Sarah then explained how service users get confused by competing signs when only the most important are necessary to aid orientation and way finding.
Design, she said, is so important and organisations should de-clutter, consider lighting levels, change flooring and layout where necessary, remove superfluous signage and create spaces and things to do.
She closed by saying that there are many examples on the Kings Fund website. http://www.kingsfund.org.uk/projects/enhancing-healing-environment
Philip White, Director Operational Strategy Division HSE, then gave a general news update with particular emphasis on the implications of the Francis Report on Mid Staffordshire NHS Trust and the effect this report has for the future regulatory role of both the HSE and CQC. He explained the current process for enforcement and how this may change in future to make people more accountable for their negligence.
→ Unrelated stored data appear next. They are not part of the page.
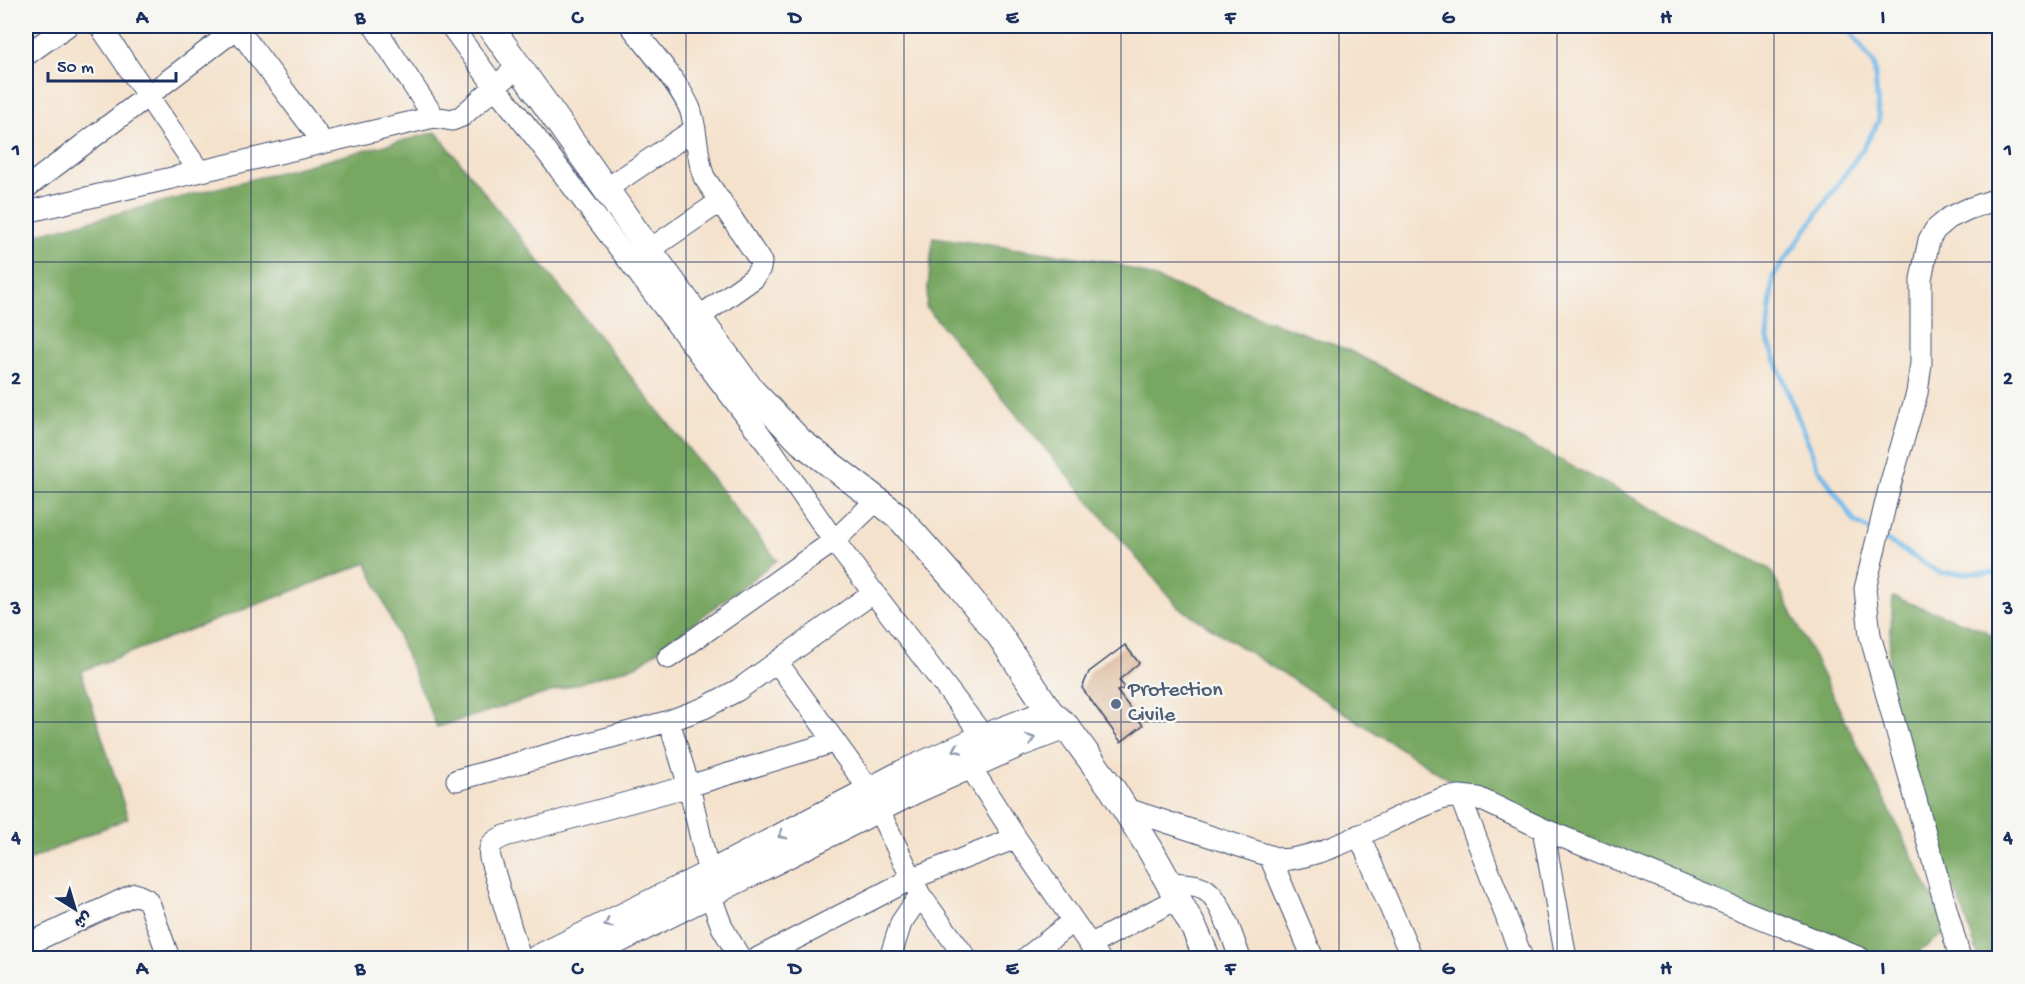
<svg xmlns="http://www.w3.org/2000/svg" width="2025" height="984" viewBox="0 0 2025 984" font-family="'Gochi Hand','Playpen Sans Arabic',sans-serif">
	<rect width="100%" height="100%" fill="#f6f6f2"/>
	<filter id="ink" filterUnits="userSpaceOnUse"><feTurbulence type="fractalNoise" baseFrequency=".0167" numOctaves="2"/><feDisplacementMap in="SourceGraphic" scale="12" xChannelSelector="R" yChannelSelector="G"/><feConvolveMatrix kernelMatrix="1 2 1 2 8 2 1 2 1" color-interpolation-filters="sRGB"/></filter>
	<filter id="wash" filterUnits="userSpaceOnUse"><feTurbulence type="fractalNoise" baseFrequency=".008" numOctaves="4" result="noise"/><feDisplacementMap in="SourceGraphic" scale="24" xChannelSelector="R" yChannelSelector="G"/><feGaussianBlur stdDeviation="1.35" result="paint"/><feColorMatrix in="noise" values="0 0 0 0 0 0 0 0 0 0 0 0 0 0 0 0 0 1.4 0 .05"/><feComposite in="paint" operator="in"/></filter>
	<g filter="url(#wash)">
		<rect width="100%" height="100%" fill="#f5e2cc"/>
		<path fill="#78a762" stroke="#4a6b60" stroke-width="1.5" d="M436 132 777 560 638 665 437 727 367 563 81 671 128 818 26 861V237Z
			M933 237 1112 262 1348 350 1770 569 1949 930 1910 958H1860L1453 782 1178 607 926 307Z
			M1893 597 1986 631 1999 642V958H1979L1960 901 1920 821 1885 714Z"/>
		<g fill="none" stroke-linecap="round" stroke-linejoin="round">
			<path stroke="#71bae9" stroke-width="5" d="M1846 26 1874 64 1879 121 1862 150 1773 277 1767 338 1817 466 1855 522 1873 532
				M1883 538 1940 573H2000"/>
		</g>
		<g id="blocks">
			<path fill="#d6a680" d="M1125 645 1139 663 1119 680 1125 688 1117 691 1143 725 1121 742 1082 688 1089 672Z"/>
		</g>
	</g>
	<g filter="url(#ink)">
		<use href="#blocks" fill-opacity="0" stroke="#3c4a6e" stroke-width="1.5"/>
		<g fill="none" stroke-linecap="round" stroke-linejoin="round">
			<g stroke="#3c4a6e" stroke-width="23">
				<path id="minor" d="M100 26 199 171
					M451 26 496 88 536 138 771 449 834 541 984 737
					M631 26C648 47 680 85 690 109 698 131 696 156 704 177L761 262 760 268 754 278 699 317
					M237 28 323 142
					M26 55 67 26
					M434 117 452 120 462 116 519 66
					M26 188 240 26
					M606 189 695 129
					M26 212 434 117 374 26
					M649 250 721 201
					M668 658 834 541 878 499
					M777 662 874 592
					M969 765 1016 838 1099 958
					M457 780 669 721
					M1460 796 1522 958
					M1124 808 1282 860C1334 856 1393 815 1444 798L1460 796 1478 798 1543 829 1860 958
					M878 809 920 895 966 958
					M1543 829 1566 958
					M1359 835 1412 958
					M1270 857 1313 958
					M1170 883C1180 884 1193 883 1203 888 1221 896 1233 940 1240 958
					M26 945 135 894 146 899 150 905 169 958
					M1090 945 1178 898
					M520 958 490 858C488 845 493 841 505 836L689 786 834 742
					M740 958 722 927 710 894 709 874 689 786 669 721 704 708 738 690 777 662 869 789
					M758 958 913 878 1016 838
					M890 958 901 923 920 895
					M1026 958 1073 921
					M1960 958 1870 635 1865 589 1890 485 1917 393 1921 363V279L1929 240 1935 230 1949 218 1968 209 2000 198"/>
			</g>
			<g stroke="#3c4a6e" stroke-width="28">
				<path id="major" d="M490 26 649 250 752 391 801 442 898 516 959 585 1000 636 1050 712 1066 726 1113 790 1150 849 1195 930 1207 958
					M538 958 709 874 903 773 984 737 1050 712
					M583 958 914 791 1021 743 1066 726"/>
			</g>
			<use href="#minor" stroke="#fff" stroke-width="21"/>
			<use href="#major" stroke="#fff" stroke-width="26"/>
		</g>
		<defs><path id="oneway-chevron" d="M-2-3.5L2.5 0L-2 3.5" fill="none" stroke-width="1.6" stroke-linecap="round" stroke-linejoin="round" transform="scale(1.5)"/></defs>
		<g stroke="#8d97ae">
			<use href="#oneway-chevron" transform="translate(1031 739) rotate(-21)"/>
			<use href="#oneway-chevron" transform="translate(957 749) rotate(156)"/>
			<use href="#oneway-chevron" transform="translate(782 835) rotate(152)"/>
			<use href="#oneway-chevron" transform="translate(608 924) rotate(154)"/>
		</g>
	</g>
	<path fill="none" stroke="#1b2f5e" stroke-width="1.5" stroke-opacity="0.55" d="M251 26V958M468 26V958M686 26V958M904 26V958M1121 26V958M1339 26V958M1557 26V958M1774 26V958M26 262H2000M26 492H2000M26 722H2000"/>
	<circle fill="#5c6f8a" stroke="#f6f6f2" stroke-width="2" cx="1116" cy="704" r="6"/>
	<g text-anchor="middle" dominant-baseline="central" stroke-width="5" stroke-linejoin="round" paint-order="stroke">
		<g font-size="22" fill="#4e5e75" stroke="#f6f6f2" text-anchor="start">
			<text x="1128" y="691">Protection<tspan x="1128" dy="25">Civile</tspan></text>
		</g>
	</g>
	<rect width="2025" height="984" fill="none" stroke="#f6f6f2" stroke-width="66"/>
	<g transform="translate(75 909) rotate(143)" stroke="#f6f6f2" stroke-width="4.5" paint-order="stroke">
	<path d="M0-4.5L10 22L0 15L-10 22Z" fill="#1b2f5e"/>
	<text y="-9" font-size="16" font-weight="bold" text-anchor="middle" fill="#1b2f5e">ش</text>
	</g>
	<path d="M48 72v9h128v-9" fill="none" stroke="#1b2f5e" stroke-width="3"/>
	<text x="57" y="72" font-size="18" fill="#1b2f5e" stroke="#f6f6f2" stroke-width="4.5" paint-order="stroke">50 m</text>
	<rect x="33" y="33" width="1959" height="918" fill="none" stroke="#1b2f5e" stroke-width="2"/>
	<g font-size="20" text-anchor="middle" font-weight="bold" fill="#1b2f5e">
		<text x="142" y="23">A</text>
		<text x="360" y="23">B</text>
		<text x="577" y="23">C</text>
		<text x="795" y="23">D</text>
		<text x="1012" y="23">E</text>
		<text x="1230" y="23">F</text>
		<text x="1448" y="23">G</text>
		<text x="1666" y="23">H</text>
		<text x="1883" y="23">I</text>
		<text x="16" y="155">1</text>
		<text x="2008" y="155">1</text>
		<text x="16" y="384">2</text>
		<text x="2008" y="384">2</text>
		<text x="16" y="614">3</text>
		<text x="2008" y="614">3</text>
		<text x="16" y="843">4</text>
		<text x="2008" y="843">4</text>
		<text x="142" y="974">A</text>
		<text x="360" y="974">B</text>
		<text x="577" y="974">C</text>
		<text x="795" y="974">D</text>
		<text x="1012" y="974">E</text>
		<text x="1230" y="974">F</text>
		<text x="1448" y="974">G</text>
		<text x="1666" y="974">H</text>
		<text x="1883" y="974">I</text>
	</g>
</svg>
CQC, for example, may be able to refer cases to HSE as well as prosecuting themselves.
Good leadership qualities in Social Care and carer competencies are under the spotlight.
He announced that HSG 220, Health & Safety in Care Homes, is out for consultation on updates with a deadline of 5 July for replies.
Also the much awaited HSE Social Care Forum will meet for the first time in September and will involve NASHiCS.
Finally he mentioned the work of the HSE challenge panels and the myth-busting website which seemed to be working very well.
After a break for refreshments and a chance to view Concorde and the exhibitors, the Forum went into three breakout sessions.